Stan Grant quits Q&A on ABC following racist abuse

·3-min read

Journalist Stan Grant is walking away from his role as host of the ABC's Q&A program, citing exhaustion with persistent racial abuse.

The racism intensified following his involvement in the public broadcaster's coverage of the King's coronation.

The veteran correspondent was invited to participate in an ABC TV discussion on coronation day, during which he pointed out that the crown represents the invasion and theft of Aboriginal land.

Barely a week goes by in which he and his family are not targeted by racial abuse, Mr Grant said in a column on the ABC News website on Friday, and he needs space from "the stench of the media".

Prime Minister Anthony Albanese said Stan Grant had his respect and he wished the journalist well.

Speaking to reporters in Japan, Mr Albanese said he was not aware of the details of Mr Grant's decision, but cautioned people need to be aware that hurtful comments have been made in the lead-up to the voice referendum.
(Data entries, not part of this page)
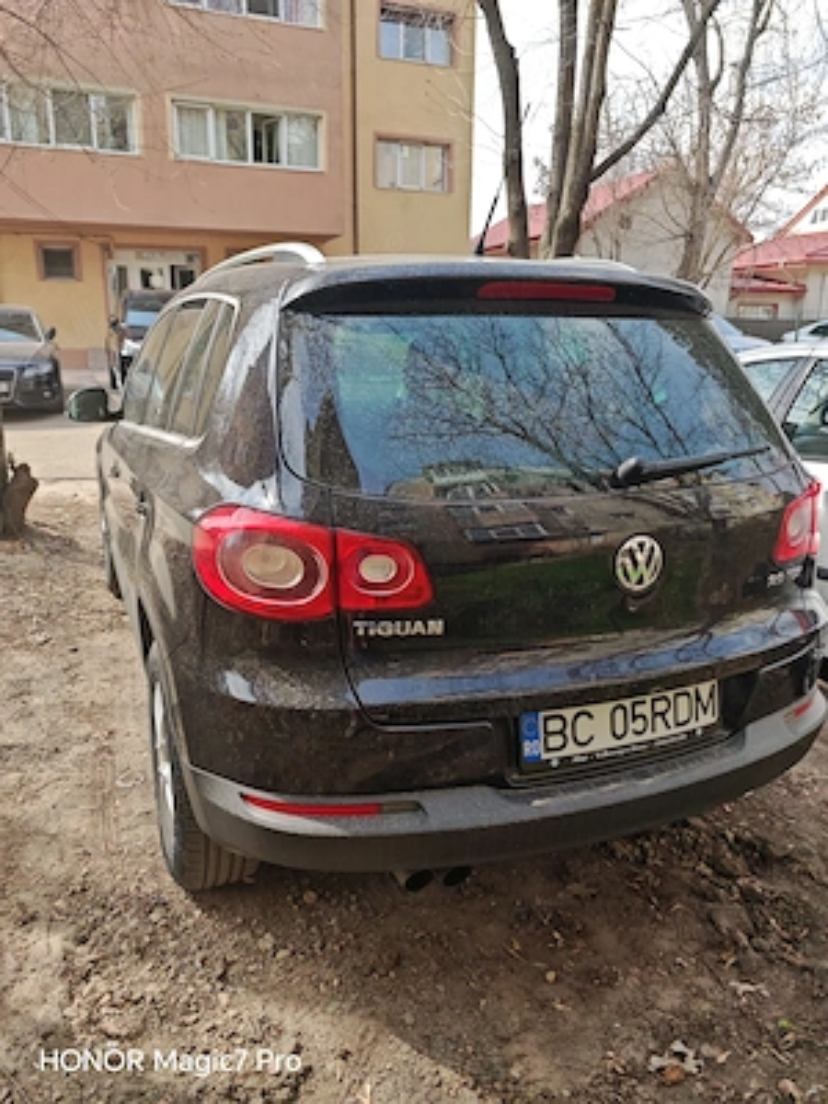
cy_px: 552
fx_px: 765
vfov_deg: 71.6
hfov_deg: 56.8
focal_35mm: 24
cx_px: 414
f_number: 1.4
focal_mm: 6.83
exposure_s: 1/5000
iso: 100
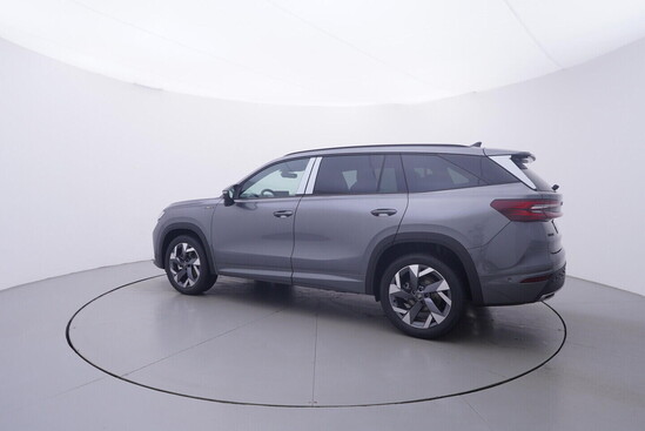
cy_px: 216
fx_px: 403
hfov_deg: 77.3
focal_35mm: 22
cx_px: 322
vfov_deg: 56.2
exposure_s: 1/80
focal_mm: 15
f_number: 5
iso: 200
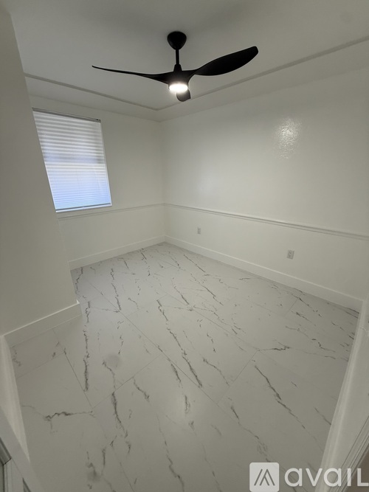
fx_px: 199
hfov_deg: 85.7
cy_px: 246
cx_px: 184
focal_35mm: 14
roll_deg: -0.1
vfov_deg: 102.1
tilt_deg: -20.6
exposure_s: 1/100
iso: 125
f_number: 2.2
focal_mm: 2.22
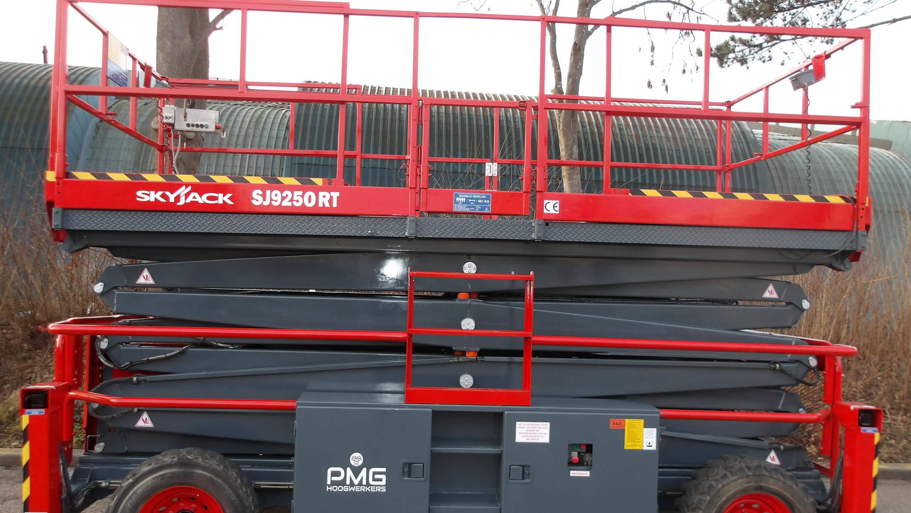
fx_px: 725
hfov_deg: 64.3
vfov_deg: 38.9
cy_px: 274
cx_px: 453
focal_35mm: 30
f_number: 3
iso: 100
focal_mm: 4.9
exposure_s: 1/114
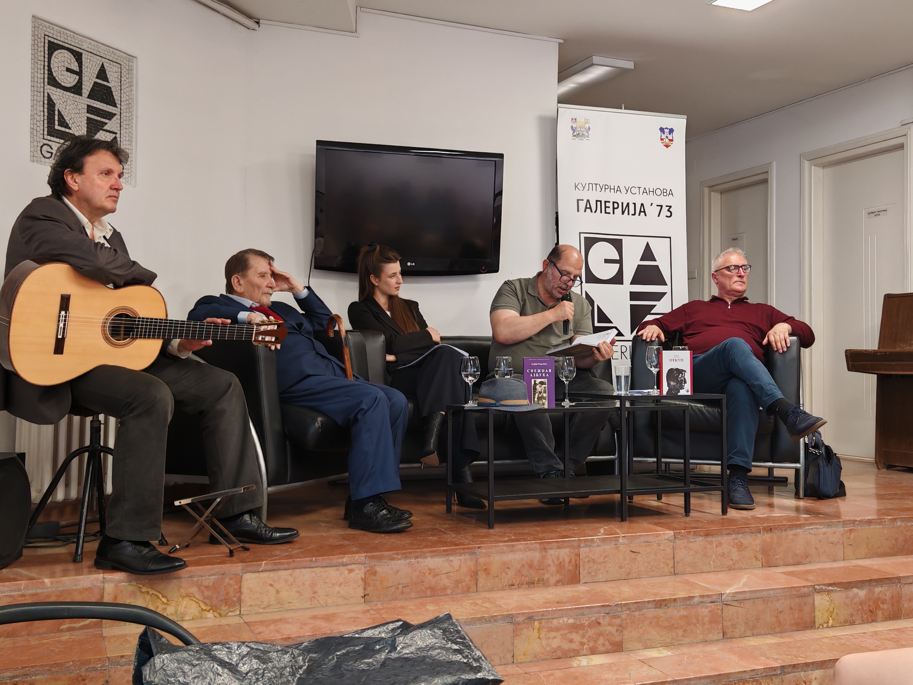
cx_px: 456
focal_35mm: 38
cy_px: 342
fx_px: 1002
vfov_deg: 37.7
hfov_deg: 49.0
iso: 400
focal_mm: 6.67
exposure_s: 1/33
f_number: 1.9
"You only have to look at one of my social media feeds to see some of the comments that are, quite frankly, completely out of line," he said.

"We can have respect for different views without engaging in vilification and that's important."

Mr Grant has expressed frustration at the ABC's executives, saying not a single one has publicly refuted the lies that have been written and spoken about him.

"I don't hold any individual responsible; this is an institutional failure," he said. 

While the ABC's news director Justin Stevens has been a "support and a comfort" according to Stan Grant, the national broadcaster has its own legacy of racism.

In a statement Mr Stevens said the broadcaster stands by Mr Grant and the abuse is "abhorrent and unacceptable".

Threats against Mr Grant have been referred to police, while a formal complaint has also been lodged with Twitter.

The coronation day panel in which Mr Grant participated was an early segment during eight hours of coverage, Mr Stevens said, and resulted in a strong response from some viewers.

The ABC Ombudsman will investigate editorial complaints regarding the panel.

"Responsibility for the coverage lies with ABC News management not Stan Grant, yet he has borne the brunt of a tirade of criticism particularly form sections of the media that target the ABC", Mr Stevens said.

"Reporting on his contribution to the panel discussion has been unfair, inaccurate and irresponsible."

It is not clear how long Mr Grant will step away from the Q&A hosting role for.

Mr Grant said he would not give racists the satisfaction of blaming racism for his decision to take time out.

Rather, he is leaving because the hard truths of Australia's Indigenous people are too big and fragile for an intensely politicised media to handle.

Mr Grant's latest book, The Queen is Dead, argues for a republic, a just settlement with Indigenous people, and an end to the monarchy in Australia.